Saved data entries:
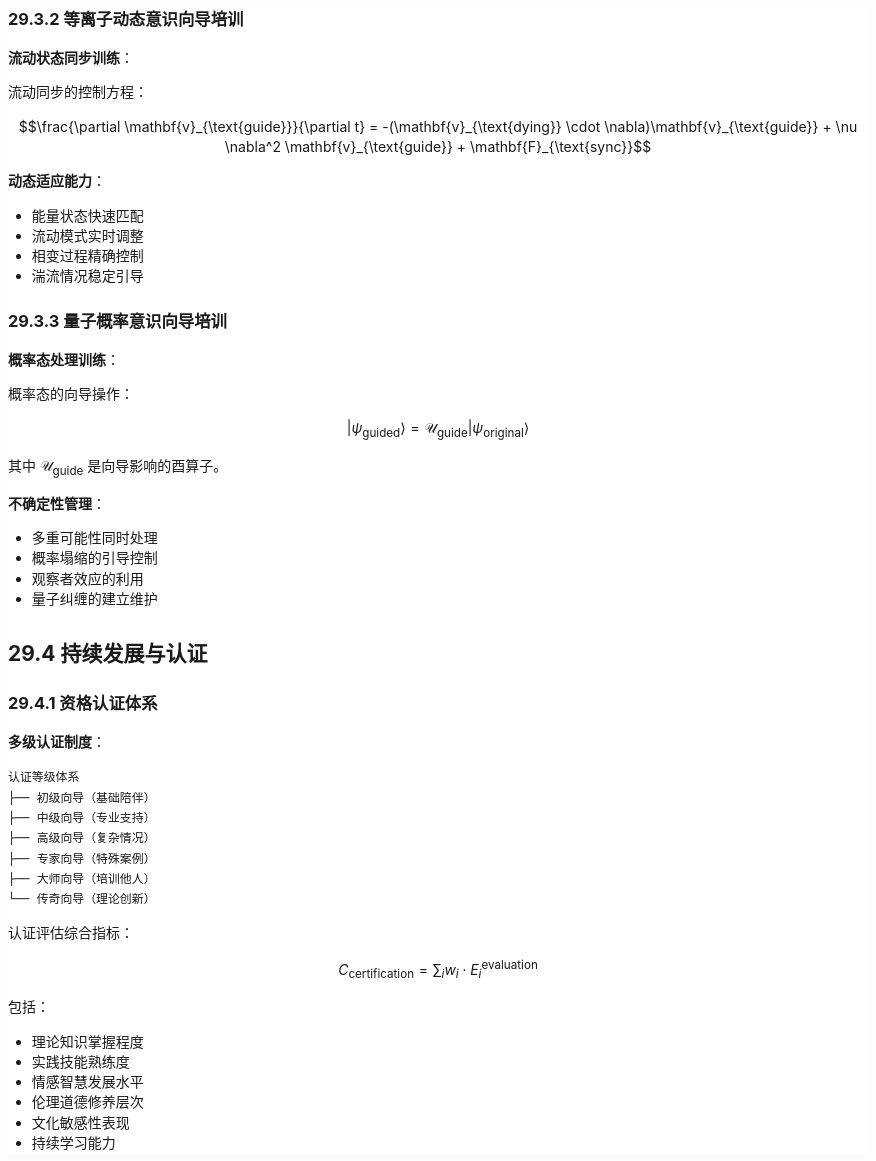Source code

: ### 29.3.2 等离子动态意识向导培训

**流动状态同步训练**：

流动同步的控制方程：

$$\frac{\partial \mathbf{v}_{\text{guide}}}{\partial t} = -(\mathbf{v}_{\text{dying}} \cdot \nabla)\mathbf{v}_{\text{guide}} + \nu \nabla^2 \mathbf{v}_{\text{guide}} + \mathbf{F}_{\text{sync}}$$

**动态适应能力**：
- 能量状态快速匹配
- 流动模式实时调整
- 相变过程精确控制
- 湍流情况稳定引导

### 29.3.3 量子概率意识向导培训

**概率态处理训练**：

概率态的向导操作：

$$|\psi_{\text{guided}}\rangle = \mathcal{U}_{\text{guide}}|\psi_{\text{original}}\rangle$$

其中 $\mathcal{U}_{\text{guide}}$ 是向导影响的酉算子。

**不确定性管理**：
- 多重可能性同时处理
- 概率塌缩的引导控制
- 观察者效应的利用
- 量子纠缠的建立维护

## 29.4 持续发展与认证

### 29.4.1 资格认证体系

**多级认证制度**：
```
认证等级体系
├── 初级向导（基础陪伴）
├── 中级向导（专业支持）
├── 高级向导（复杂情况）
├── 专家向导（特殊案例）
├── 大师向导（培训他人）
└── 传奇向导（理论创新）
```

认证评估综合指标：

$$C_{\text{certification}} = \sum_i w_i \cdot E_i^{\text{evaluation}}$$

包括：
- 理论知识掌握程度
- 实践技能熟练度
- 情感智慧发展水平
- 伦理道德修养层次
- 文化敏感性表现
- 持续学习能力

Exercise requirements: Report each line of the data in which "mathcal" occurs.

Finished task:
$$|\psi_{\text{guided}}\rangle = \mathcal{U}_{\text{guide}}|\psi_{\text{original}}\rangle$$
其中 $\mathcal{U}_{\text{guide}}$ 是向导影响的酉算子。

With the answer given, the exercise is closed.